- Exercise: Go through the data below and return each line containing the word "none".

- Input data:
»»

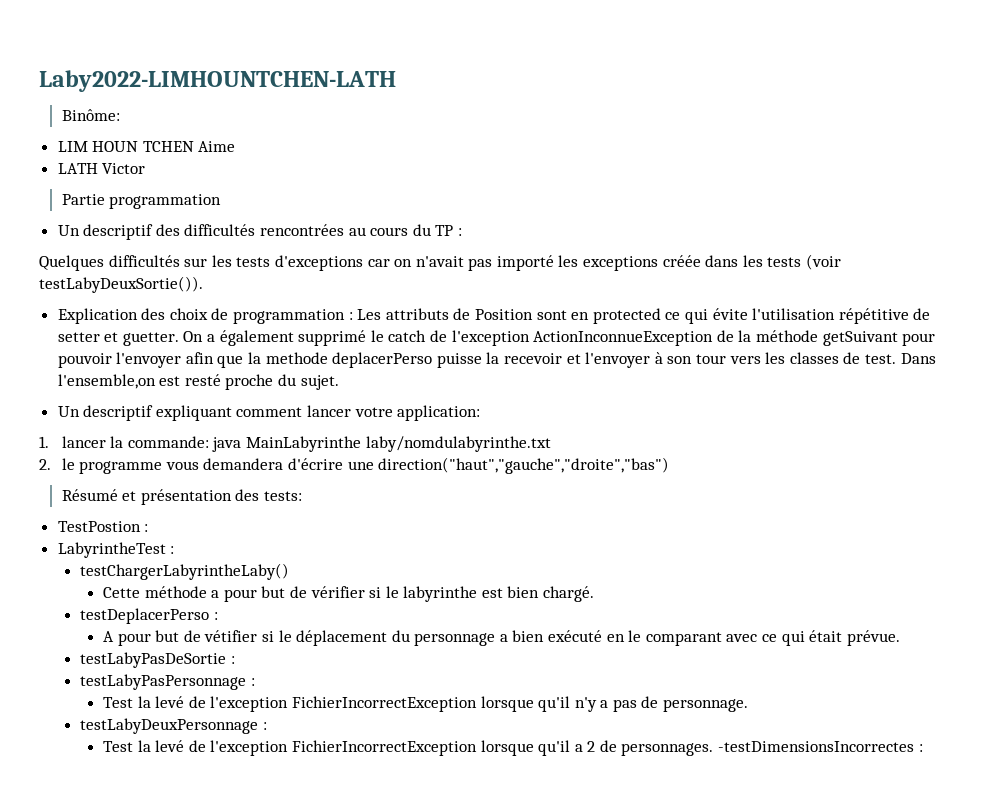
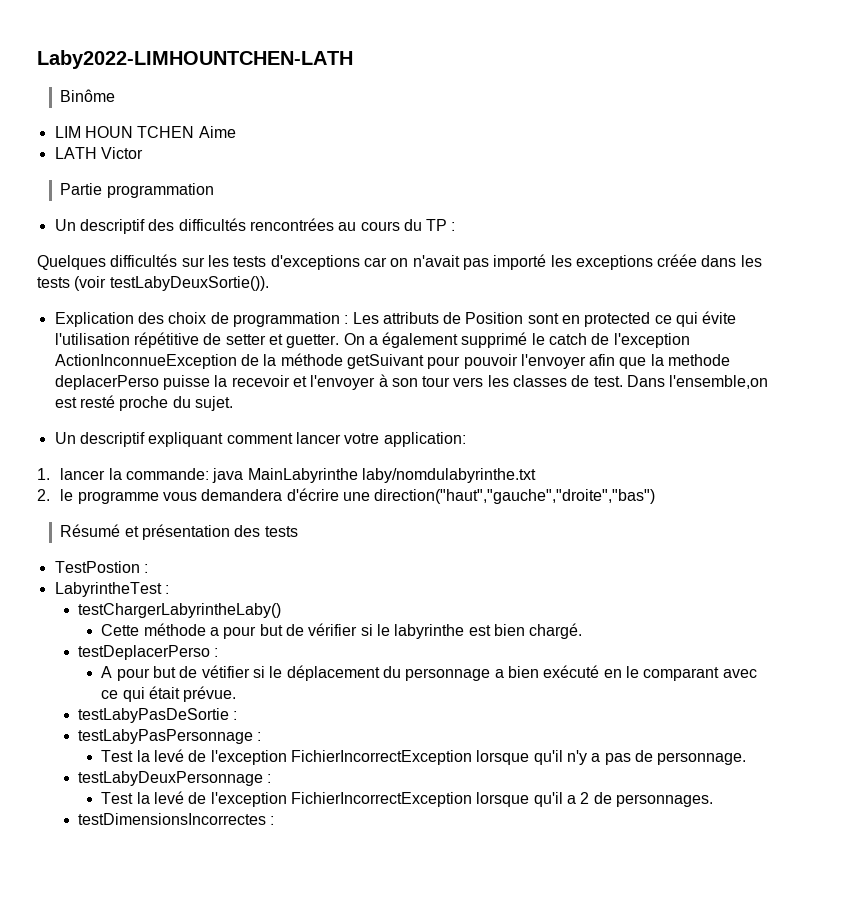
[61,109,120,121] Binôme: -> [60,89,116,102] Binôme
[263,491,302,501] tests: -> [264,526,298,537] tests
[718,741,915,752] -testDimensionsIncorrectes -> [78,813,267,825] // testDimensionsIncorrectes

««
»»

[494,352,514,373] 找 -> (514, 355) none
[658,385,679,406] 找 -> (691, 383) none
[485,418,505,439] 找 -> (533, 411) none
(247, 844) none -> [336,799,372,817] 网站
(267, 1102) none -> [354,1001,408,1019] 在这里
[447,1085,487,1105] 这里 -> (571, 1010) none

««

- Your response:
[494,352,514,373] 找 -> (514, 355) none
[658,385,679,406] 找 -> (691, 383) none
[485,418,505,439] 找 -> (533, 411) none
(247, 844) none -> [336,799,372,817] 网站
(267, 1102) none -> [354,1001,408,1019] 在这里
[447,1085,487,1105] 这里 -> (571, 1010) none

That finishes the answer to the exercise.